**Document section:**
• • •

Whether you know it or not, you’re being watched and evaluated constantly. We’ve become so accustomed to sharing our lives and living out in the open that we forget that we’re in public, and the rules/consequences of public conduct still apply.

Case in point: I know someone who’s recently been going through the hiring process. As part of that process, every applicant is vetted the same way. He looks at their LinkedIn profile first to see their online resume, check for recommendations, and then continues by Googling them to see what they’re talking about. Since this job is in the Social Media space, their content is both important and relevant.

He recently told me about an applicant who seemed really well qualified for the job – the right type of experience, personality, etc. However, when he checked her Twitter feed he discovered the applicant saying that they had decided to call in sick and were staying home playing video games.

Needless to say, they weren’t brought in for an interview.

Obviously the potential job applicant made a really big mistake, but in a time where everyone’s out in the open, it’s easy to let your guard down and slip up.

Don’t.

The delete key has saved my hide many a time – I feel confident that the things I share are an accurate representation of who I am, but at the same time I’m also aware that every single thing I do can and does impact my reputation in some way; you may think that nobody listening to you or that a particular person wouldn’t be able to find something you’ve posted – they can and will, because all of your online actions become a matter of public record.

• • •

**Supplied data:**
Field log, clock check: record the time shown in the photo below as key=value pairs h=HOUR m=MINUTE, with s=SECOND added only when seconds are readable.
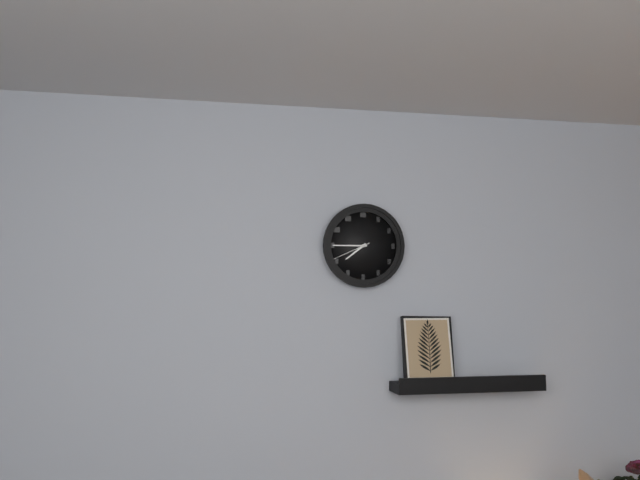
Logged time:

• • •

**What is asked:**
1/ Condense the paragraph of the piece on online reputation that begins "Case in point" into a short bulleted list that keeps its main facts.
2/ Answer these from the piece on online reputation:
(a) Where does the person doing the hiring look first when vetting an applicant?
(b) What did the well-qualified applicant's Twitter feed say they had done?
(c) What does the writer say has saved their hide many a time?
3/ From the piece on online reputation, quote the stretch from "The delete key" through "of public record.".

**Answers to each task:**
1/
- Someone the writer knows has recently been hiring and vets every applicant the same way.
- He first looks at their LinkedIn profile to see their online resume and check for recommendations.
- He then Googles them to see what they are talking about.
- Because the job is in the social media space, their content is both important and relevant.

2/
(a) The applicant's LinkedIn profile.
(b) Called in sick and stayed home playing video games.
(c) The delete key.

3/
The delete key has saved my hide many a time – I feel confident that the things I share are an accurate representation of who I am, but at the same time I’m also aware that every single thing I do can and does impact my reputation in some way; you may think that nobody listening to you or that a particular person wouldn’t be able to find something you’ve posted – they can and will, because all of your online actions become a matter of public record.